Job
Copy every row below line for line, with no change to any character, and leave out the picture lines.

--- Material for this exercise ---

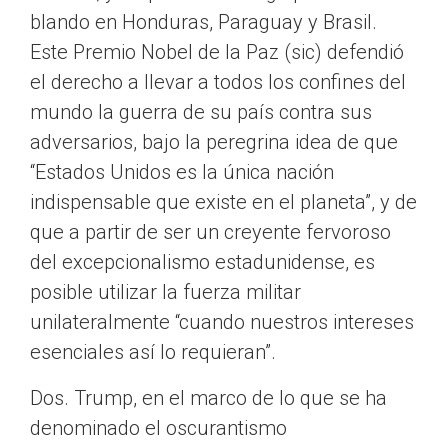
blando en Honduras, Paraguay y Brasil.
Este Premio Nobel de la Paz (sic) defendió
el derecho a llevar a todos los confines del
mundo la guerra de su país contra sus
adversarios, bajo la peregrina idea de que
“Estados Unidos es la única nación
indispensable que existe en el planeta”, y de
que a partir de ser un creyente fervoroso
del excepcionalismo estadunidense, es
posible utilizar la fuerza militar
unilateralmente “cuando nuestros intereses
esenciales así lo requieran”.
Dos. Trump, en el marco de lo que se ha
denominado el oscurantismo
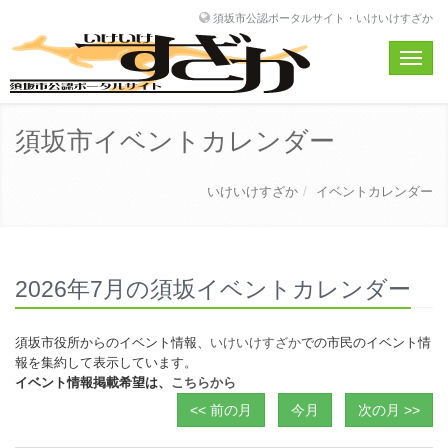
須坂市公認ポータルサイト・いけいけすざか
Toggle
naviga
須坂市イベントカレンダー
いけいけすざか
イベントカレンダー
2026年7月の須坂イベントカレンダー
須坂市役所からのイベント情報、
いけいけすざか
での市民のイベント情
報を集約して表示しています。
イベント情報掲載希望は、
こちらから
<< 前の月
今月
次の月 >>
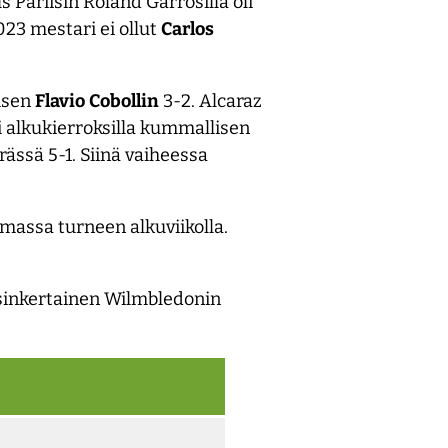
Pariisin Roland Garrosilla oli
023 mestari ei ollut
Carlos
aisen
Flavio
Cobollin
3-2. Alcaraz
i alkukierroksilla kummallisen
ässä 5-1. Siinä vaiheessa
amassa turneen alkuviikolla.
ksinkertainen Wilmbledonin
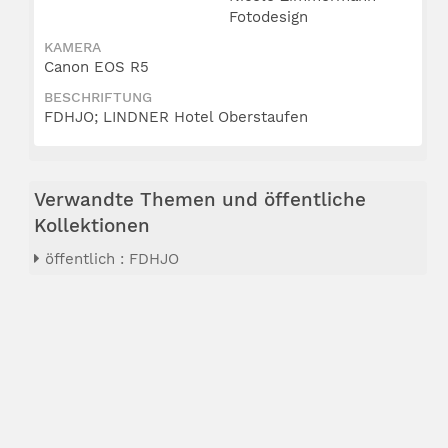
Fotodesign
KAMERA
Canon EOS R5
BESCHRIFTUNG
FDHJO; LINDNER Hotel Oberstaufen
Verwandte Themen und öffentliche
Kollektionen
öffentlich : FDHJO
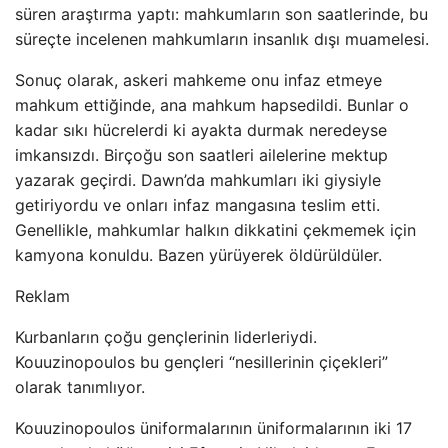
süren araştırma yaptı: mahkumların son saatlerinde, bu
süreçte incelenen mahkumların insanlık dışı muamelesi.
Sonuç olarak, askeri mahkeme onu infaz etmeye
mahkum ettiğinde, ana mahkum hapsedildi. Bunlar o
kadar sıkı hücrelerdi ki ayakta durmak neredeyse
imkansızdı. Birçoğu son saatleri ailelerine mektup
yazarak geçirdi. Dawn’da mahkumları iki giysiyle
getiriyordu ve onları infaz mangasına teslim etti.
Genellikle, mahkumlar halkın dikkatini çekmemek için
kamyona konuldu. Bazen yürüyerek öldürüldüler.
Reklam
Kurbanların çoğu gençlerinin liderleriydi.
Kouuzinopoulos bu gençleri “nesillerinin çiçekleri”
olarak tanımlıyor.
Kouuzinopoulos üniformalarının üniformalarının iki 17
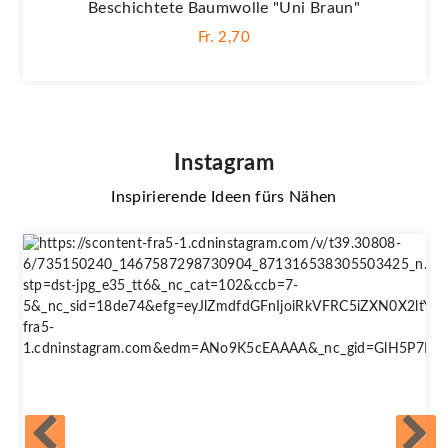
Beschichtete Baumwolle "Uni Braun"
Fr. 2,70
Instagram
Inspirierende Ideen fürs Nähen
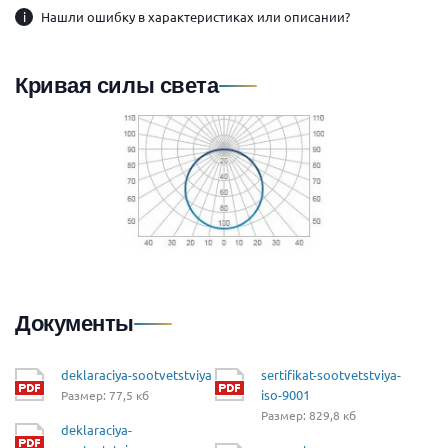
i
Нашли ошибку в характеристиках или описании?
Кривая силы света
Документы
deklaraciya-sootvetstviya
sertifikat-sootvetstviya-
iso-9001
Размер: 77,5 кб
Размер: 829,8 кб
deklaraciya-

---

Reply to the exercise
blando en Honduras, Paraguay y Brasil.
Este Premio Nobel de la Paz (sic) defendió
el derecho a llevar a todos los confines del
mundo la guerra de su país contra sus
adversarios, bajo la peregrina idea de que
“Estados Unidos es la única nación
indispensable que existe en el planeta”, y de
que a partir de ser un creyente fervoroso
del excepcionalismo estadunidense, es
posible utilizar la fuerza militar
unilateralmente “cuando nuestros intereses
esenciales así lo requieran”.
Dos. Trump, en el marco de lo que se ha
denominado el oscurantismo
須坂市公認ポータルサイト・いけいけすざか
Toggle
naviga
須坂市イベントカレンダー
いけいけすざか
イベントカレンダー
2026年7月の須坂イベントカレンダー
須坂市役所からのイベント情報、
いけいけすざか
での市民のイベント情
報を集約して表示しています。
イベント情報掲載希望は、
こちらから
<< 前の月
今月
次の月 >>
Pariisin Roland Garrosilla oli
023 mestari ei ollut
Carlos
aisen
Flavio
Cobollin
3-2. Alcaraz
i alkukierroksilla kummallisen
ässä 5-1. Siinä vaiheessa
amassa turneen alkuviikolla.
ksinkertainen Wilmbledonin
Fotodesign
KAMERA
Canon EOS R5
BESCHRIFTUNG
FDHJO; LINDNER Hotel Oberstaufen
Verwandte Themen und öffentliche
Kollektionen
öffentlich : FDHJO
süren araştırma yaptı: mahkumların son saatlerinde, bu
süreçte incelenen mahkumların insanlık dışı muamelesi.
Sonuç olarak, askeri mahkeme onu infaz etmeye
mahkum ettiğinde, ana mahkum hapsedildi. Bunlar o
kadar sıkı hücrelerdi ki ayakta durmak neredeyse
imkansızdı. Birçoğu son saatleri ailelerine mektup
yazarak geçirdi. Dawn’da mahkumları iki giysiyle
getiriyordu ve onları infaz mangasına teslim etti.
Genellikle, mahkumlar halkın dikkatini çekmemek için
kamyona konuldu. Bazen yürüyerek öldürüldüler.
Reklam
Kurbanların çoğu gençlerinin liderleriydi.
Kouuzinopoulos bu gençleri “nesillerinin çiçekleri”
olarak tanımlıyor.
Kouuzinopoulos üniformalarının üniformalarının iki 17
Beschichtete Baumwolle "Uni Braun"
Fr. 2,70
Instagram
Inspirierende Ideen fürs Nähen
i
Нашли ошибку в характеристиках или описании?
Кривая силы света
Документы
deklaraciya-sootvetstviya
sertifikat-sootvetstviya-
iso-9001
Размер: 77,5 кб
Размер: 829,8 кб
deklaraciya-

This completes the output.